Focal myositis differs in the pattern of involvement (single muscle or muscle compartment affected) and shows marked contrast enhancement without abscessation or tissue necrosis. Individual muscles of the lower leg are primarily affected. Calcifications are common in parasitic myositides, and intense contrast reactions accompanied by tissue necrosis and abscesses are almost regular in pathogen-induced myositides. The edematous tissue reactions require the use of fat suppressive sequences for reliable detection [9]. However, edema detection is not only an expression of inflammation, as overview 1 shows in terms of differential diagnosis.
Magnetic resonance imaging enables prompt diagnosis and symptom-adapted treatment. This can reduce the risks of misdiagnosis and delay in therapy [4]. MRI also represents an important tool in biopsy planning; specific information about the location and extent of muscular inflammation can be obtained. An important criterion for the extension of the biopsy is the MR tomographic finding of the extension of the inflammation to the muscle fascia, which should then be biopsied as well.
Take-Home Messages
- Inflammatory myopathy is divided into autoimmunologic vs pathogen-induced etiology.
- Complementary to determination of muscle serum enzymes, biopsy and other clinical parameters, imaging techniques are important diagnostic tools.
- Computed tomography or PET-CT may be used to clarify comorbidity, and magnetic resonance imaging (MRI) in all other cases.
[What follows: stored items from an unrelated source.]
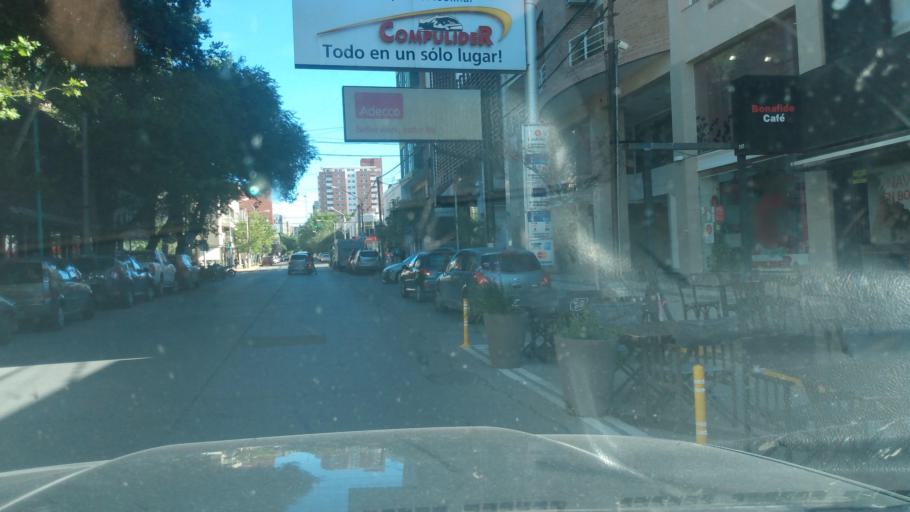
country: AR
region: Neuquen
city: Neuquen
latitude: -38.9537
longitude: -68.0608
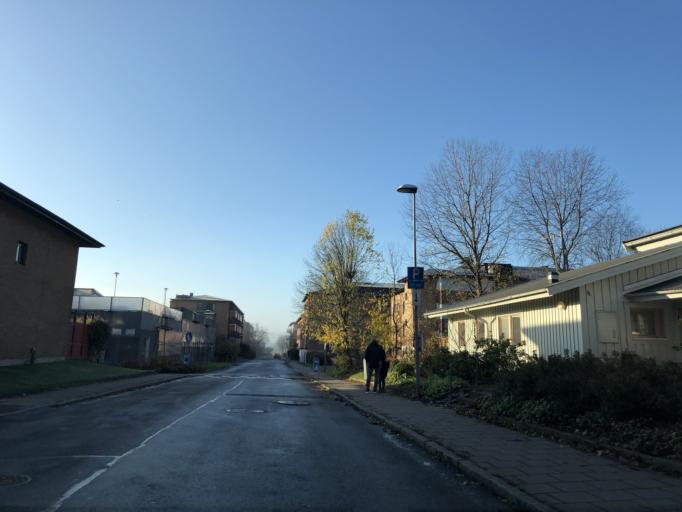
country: SE
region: Vaestra Goetaland
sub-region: Goteborg
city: Rannebergen
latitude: 57.7987
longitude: 12.0538
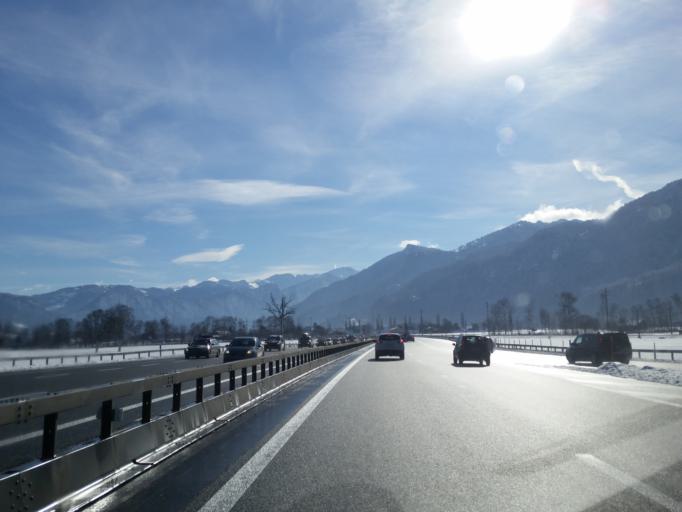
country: CH
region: Saint Gallen
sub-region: Wahlkreis Sarganserland
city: Sargans
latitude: 47.0351
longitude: 9.4650
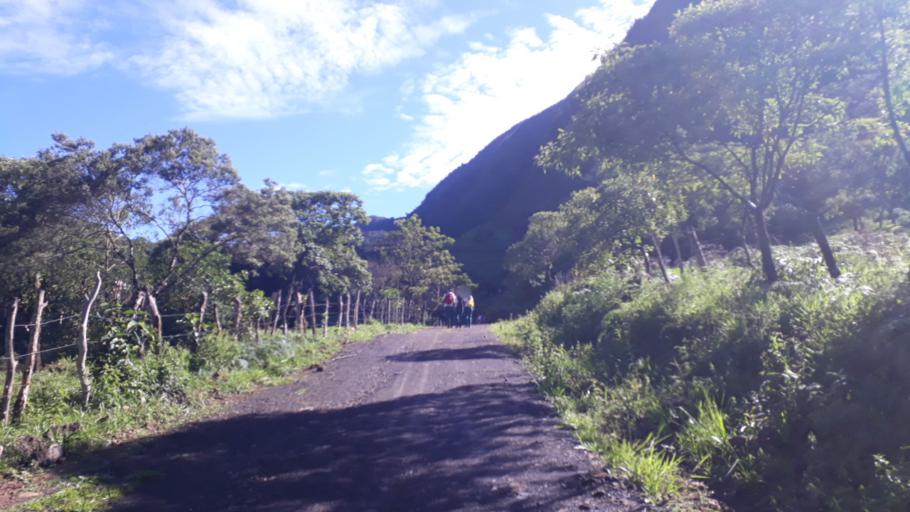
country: CO
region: Casanare
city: Nunchia
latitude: 5.6546
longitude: -72.4230
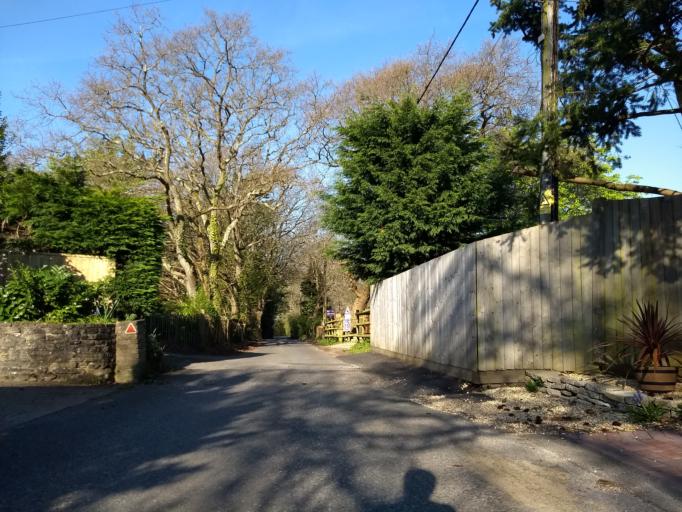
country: GB
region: England
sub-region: Isle of Wight
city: Ryde
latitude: 50.7291
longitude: -1.2165
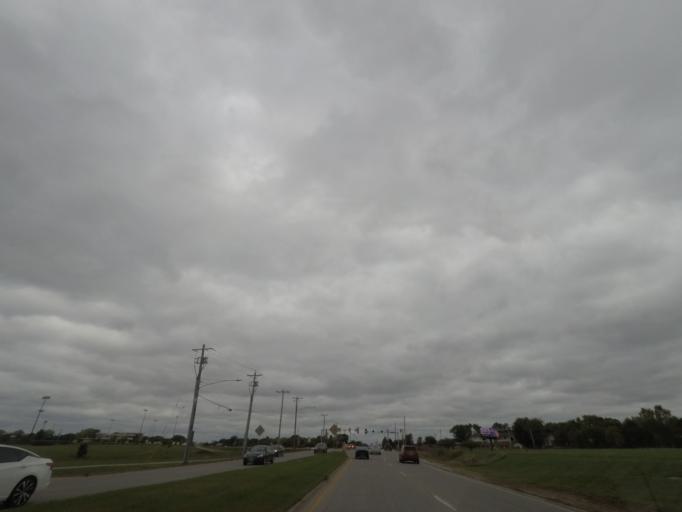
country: US
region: Iowa
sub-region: Polk County
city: Ankeny
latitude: 41.7183
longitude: -93.6004
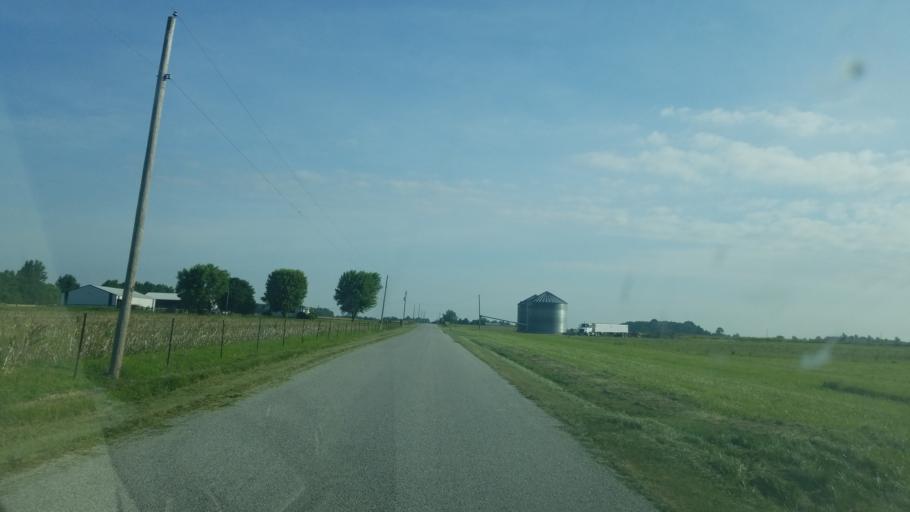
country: US
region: Ohio
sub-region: Hancock County
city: Arlington
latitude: 40.8071
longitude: -83.6706
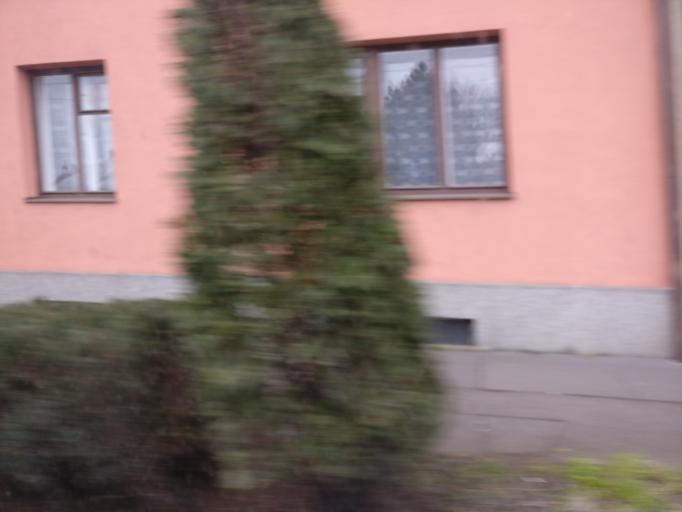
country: CZ
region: Pardubicky
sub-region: Okres Pardubice
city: Pardubice
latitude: 50.0342
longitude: 15.7899
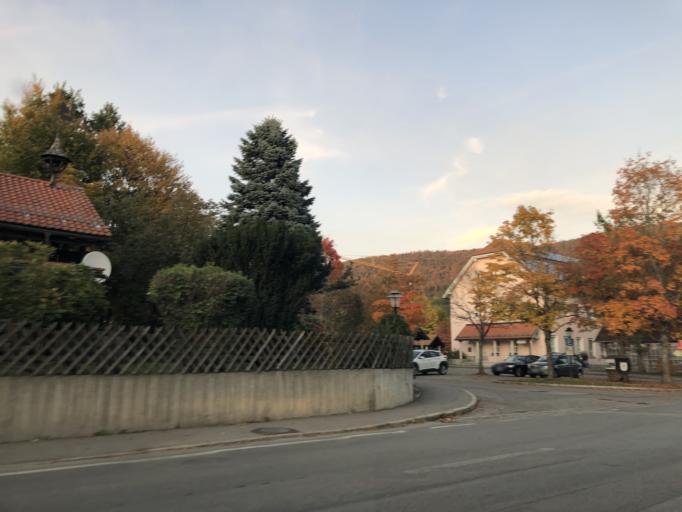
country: DE
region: Bavaria
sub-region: Lower Bavaria
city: Bodenmais
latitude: 49.0698
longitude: 13.1008
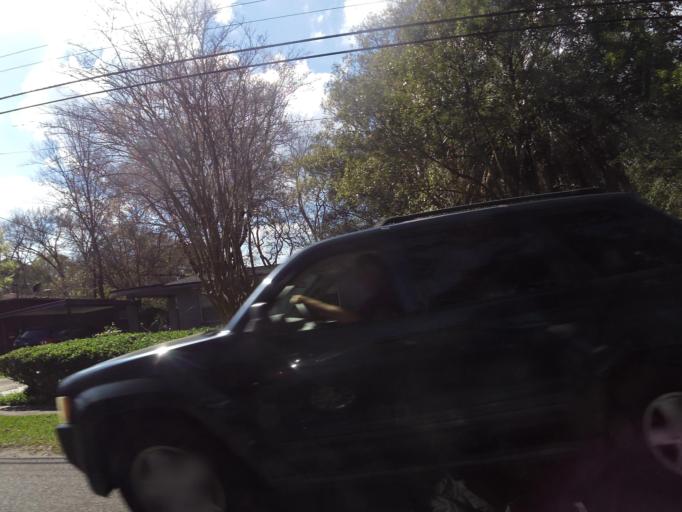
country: US
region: Florida
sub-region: Duval County
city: Jacksonville
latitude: 30.3387
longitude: -81.7184
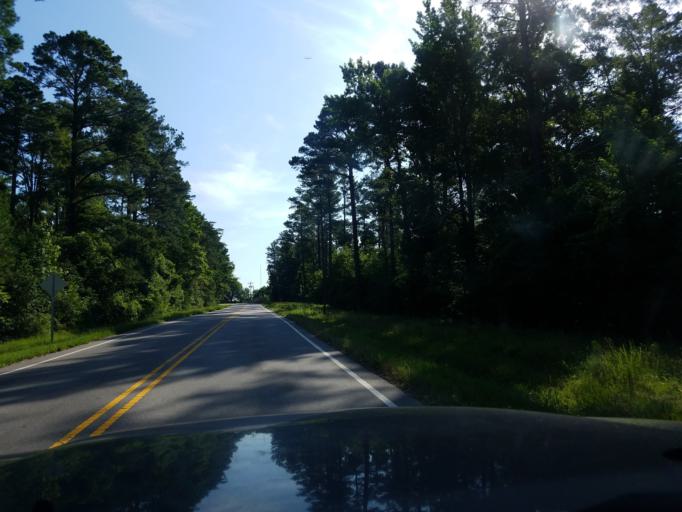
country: US
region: North Carolina
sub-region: Granville County
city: Butner
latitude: 36.1601
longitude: -78.7637
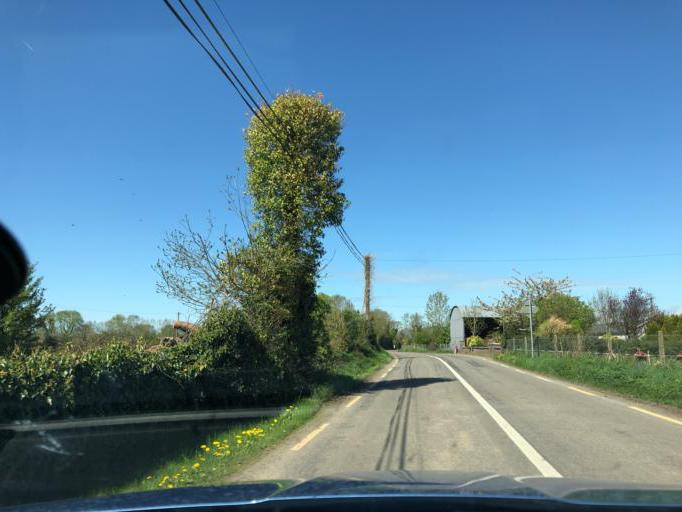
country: IE
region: Connaught
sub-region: County Galway
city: Portumna
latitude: 53.1268
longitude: -8.3433
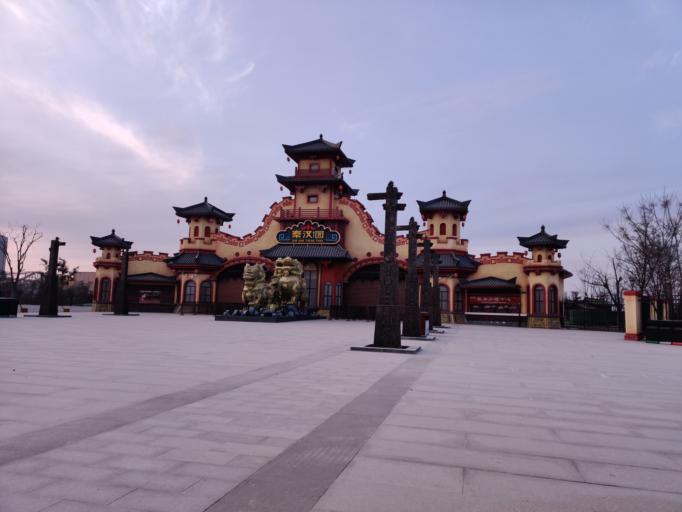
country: CN
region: Shaanxi
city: Gaozhuang
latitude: 34.4763
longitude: 108.9169
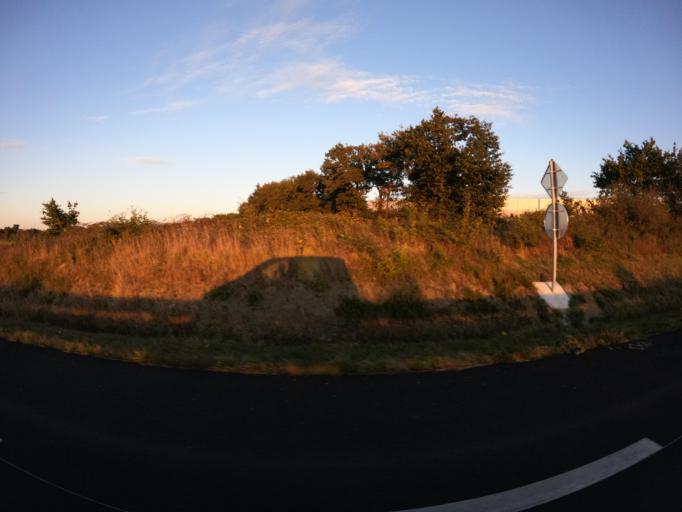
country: FR
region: Pays de la Loire
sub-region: Departement de la Vendee
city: Saint-Andre-Treize-Voies
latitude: 46.9017
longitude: -1.3848
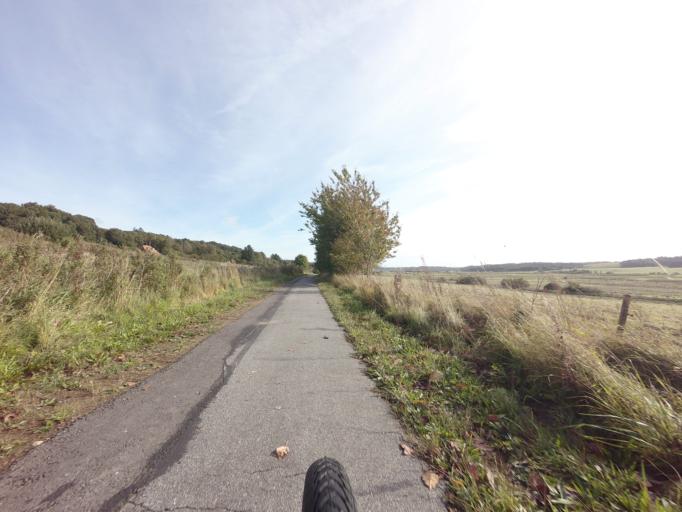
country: DK
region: Central Jutland
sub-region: Viborg Kommune
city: Viborg
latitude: 56.4388
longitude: 9.5094
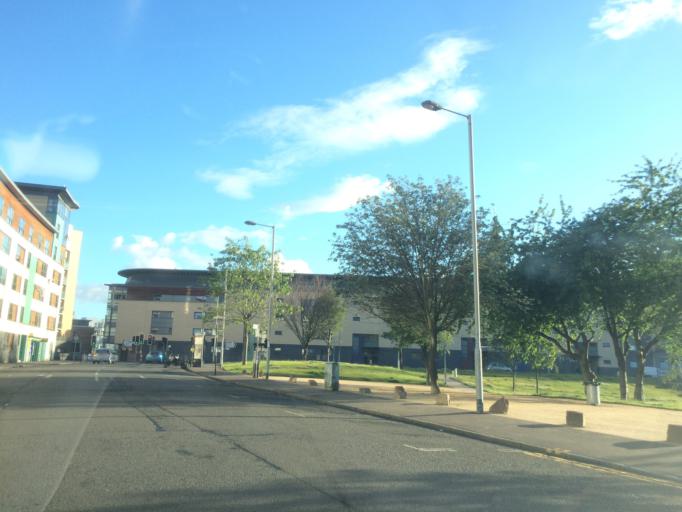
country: GB
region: Scotland
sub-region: Glasgow City
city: Glasgow
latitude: 55.8559
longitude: -4.2405
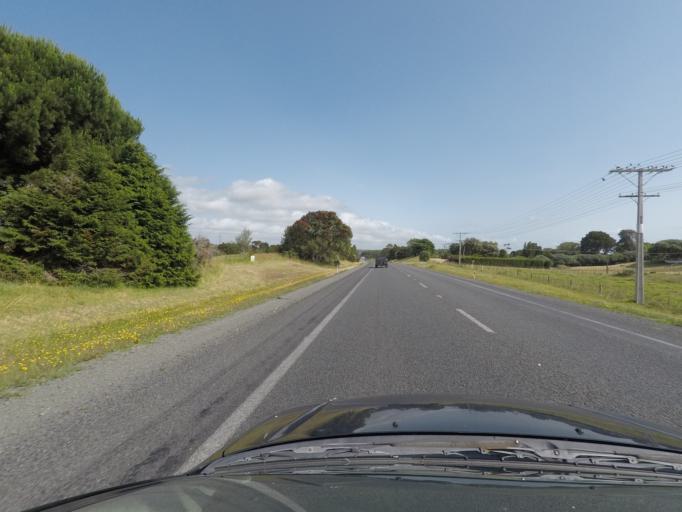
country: NZ
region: Northland
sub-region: Whangarei
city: Ruakaka
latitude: -35.9129
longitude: 174.4508
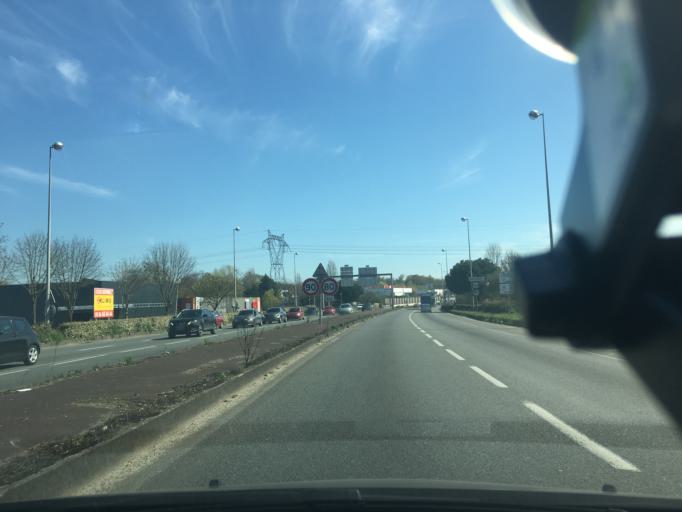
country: FR
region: Aquitaine
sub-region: Departement de la Gironde
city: Lormont
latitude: 44.8687
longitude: -0.5021
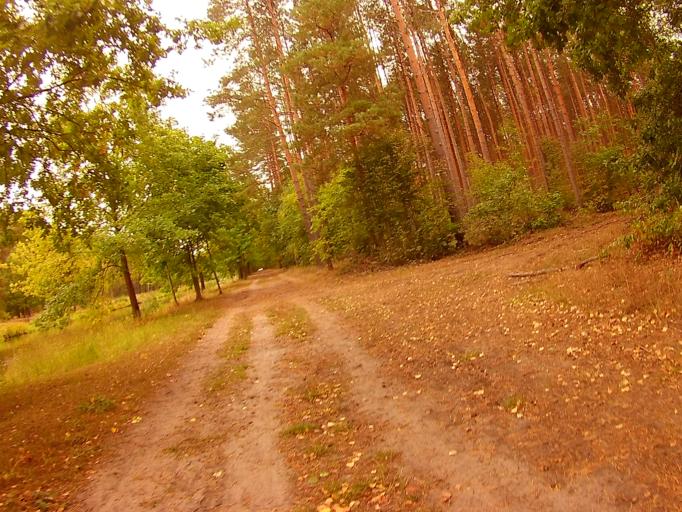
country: DE
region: Berlin
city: Schmockwitz
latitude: 52.3757
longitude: 13.6893
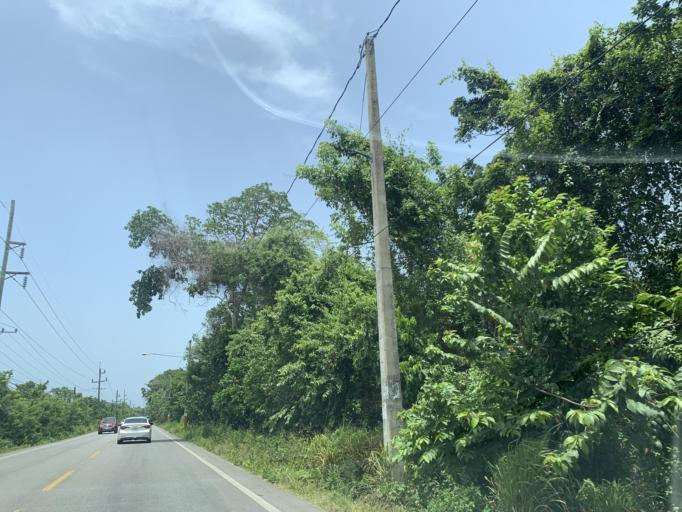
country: DO
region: Puerto Plata
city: Cabarete
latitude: 19.7763
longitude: -70.4692
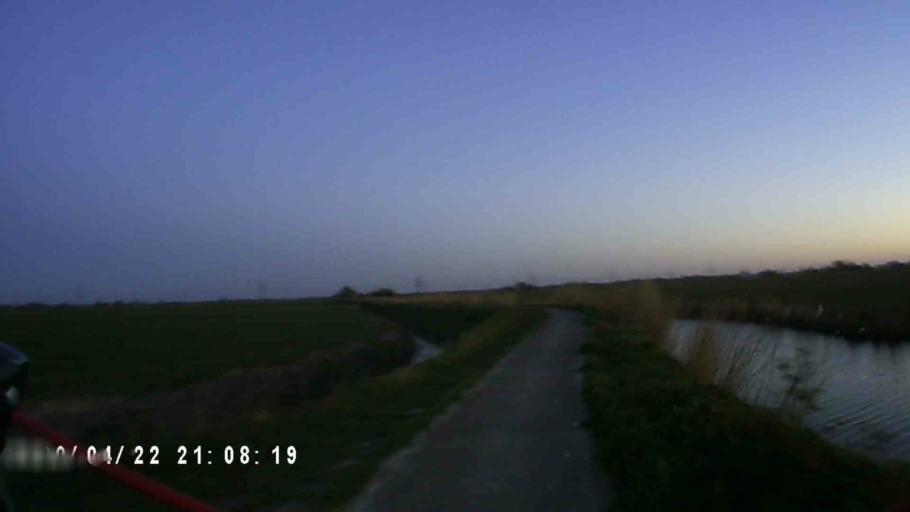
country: NL
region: Groningen
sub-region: Gemeente Winsum
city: Winsum
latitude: 53.3143
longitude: 6.5608
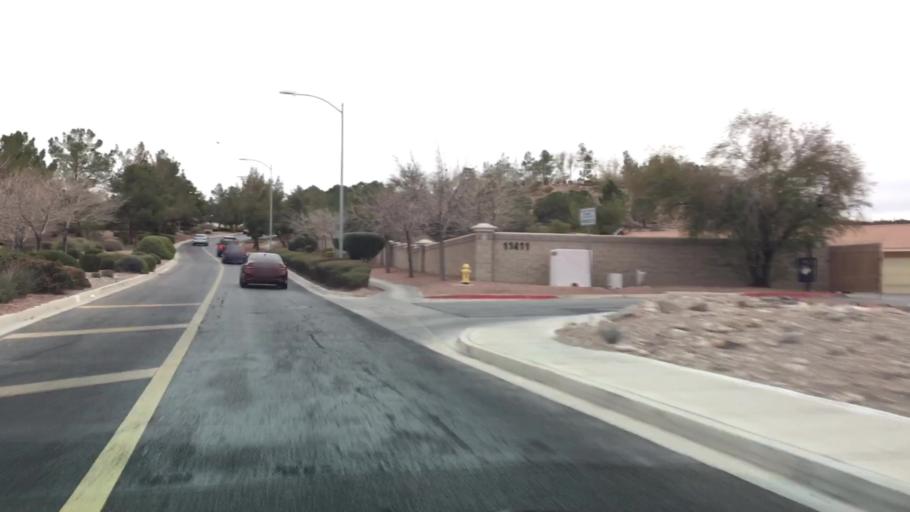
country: US
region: Nevada
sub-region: Clark County
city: Whitney
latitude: 35.9840
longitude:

- Intravenous contrast injection is not mandatory for the diagnosis of myositis, but may be helpful in pathogen-induced muscle inflammation for visualization of an abscess.
Literature:
- Beese M, Winkler G: MRI of the musculature. Stuttgart, New York: Georg Thieme Verlag 1997: pp. 129-172.
- Booth TC, Chhaya NC, Bell JR, Holloway BJ: Skeletal Radiol 2012; 41(11): 1349-1363.
- Thiel HJ: MTA Dialog 9/2013; 14: 840-843.
- Turecki MB, et al: Imaging of musculoskeletal soft tissue infections. Skeletal Radiol 2010; 39(10): 957-971.
- Lundberg IE, Alexanderson H: Technology insight: tools for research, diagnosis and clinical assessment of treatment in idiopathic inflammatory myopathies. Nat Clin Pract Rheumatol 2007; 3(5): 282-290.
- Al-Nahhas A, Jawad AS: PET/CT imaging in inflammatory myopathies. Ann N Y Acad Sci 2011; 1228: 39-45.
- Kim SW, Choi JH: Myositis ossificans in psoas muscle after lumbar spine fracture. Spine (Phila Pa 1976) 2009; 34(10): E367-370.
- Tomasová Studynková J, Charvát F, Jaradosá K, Vencovsky J: The role of MRI in the assessment of polymyositis and dermatomyositis. Rheumatology (Oxford) 2007; 46(7): 1174-1179.
- Burgener FA, Meyers SP, Tan RK, Zaunbauer W: Georg Thieme Verlag 2002: pp. 334.